Monday, May 15, 2006

Teh shit

You ever have those days that are just so overwhelmingly dreadful that you can't even talk about them? That to even put them into words would create such a harsh reminder of how dreadful that 24-hour period was, it would make your head explode? Yeah, I had one of those today. And no, I'm not going to put the day into words. Because if I did, my head would explode.

This year has been so fucked it's not even funny. Ups and downs and peaks and valleys, and I know that's a part of life, but it seems like so much of this facet of life has been crammed into a 365-day period that I just can't keep up, I can't think straight, I can't even breathe. I'm dizzy, I'm nauseated, I'm giddy, I'm ecstatic. I'm filled with joy and filled with misery. I don't know whether to laugh or cry right now, and I feel like if I let go, I'd do both at the same the time.
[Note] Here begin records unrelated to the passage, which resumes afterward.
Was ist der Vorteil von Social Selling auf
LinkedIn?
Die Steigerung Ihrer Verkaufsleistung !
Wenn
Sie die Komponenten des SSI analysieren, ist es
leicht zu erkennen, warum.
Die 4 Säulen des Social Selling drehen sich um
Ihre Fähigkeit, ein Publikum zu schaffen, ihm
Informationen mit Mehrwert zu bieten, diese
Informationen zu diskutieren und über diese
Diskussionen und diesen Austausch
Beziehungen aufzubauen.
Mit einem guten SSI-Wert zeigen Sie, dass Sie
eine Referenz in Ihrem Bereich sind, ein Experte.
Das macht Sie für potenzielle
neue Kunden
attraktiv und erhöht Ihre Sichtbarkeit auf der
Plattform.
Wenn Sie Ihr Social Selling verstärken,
Change is hard. Change is good. Change is terrifying. We get stuck in a rut sometimes, and it's comfortable riding in that rut, and when I'm in that rut, however comfortable it is, I hate it. I hate it because I know I'm in that rut, and that I'm there only *because* it's comfortable. But when you get knocked out of that rut, and you're veering all over the road because you've been in the rut so long that you can't even remember how to steer, that's terrifying. It makes your heart beat and your blood pump, but it's terrifying.
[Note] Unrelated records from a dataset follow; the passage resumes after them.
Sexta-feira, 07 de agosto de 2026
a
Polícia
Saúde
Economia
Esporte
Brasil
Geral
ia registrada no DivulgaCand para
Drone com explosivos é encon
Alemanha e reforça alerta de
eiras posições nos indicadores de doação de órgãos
I had the weirdest sense lats August that I was slipping into what would be the strangest, most surreal, and somehow most exciting year of my life. So far that prediction hasn't been wrong. And there's still three months to go.

Can't wait to see what happens next.

5 comments:

elise_on_life said...

Yay! Glad you're looking forward to it! That shows a definite positive attitude - no dread or fear over what's coming up. If this crazy life pattern keeps going, we'll surely go to Mainstage, because that could only bring more ups and downs and hair-pullings! Yay!

Todd said...

Okay, admittedly there was more than just a hint of sarcasm in my "can't wait to see" line. But seeing a comment with two "Yay!"s in it has already substantially improved my mood.

elise_on_life said...

You know what you need? A recording of me saying something like "Yay! Way to go, Todd!" Then you could play it over and over and constantly improve your mood!

Todd said...

That might actually be eerily effective. I think you're the only person I know who can actually say, "Yay!" without sounding like a total goofball. Must be the kindergarten-teacher thing.

elise_on_life said...

I am actually quite flattered by this! Thank you! Yay!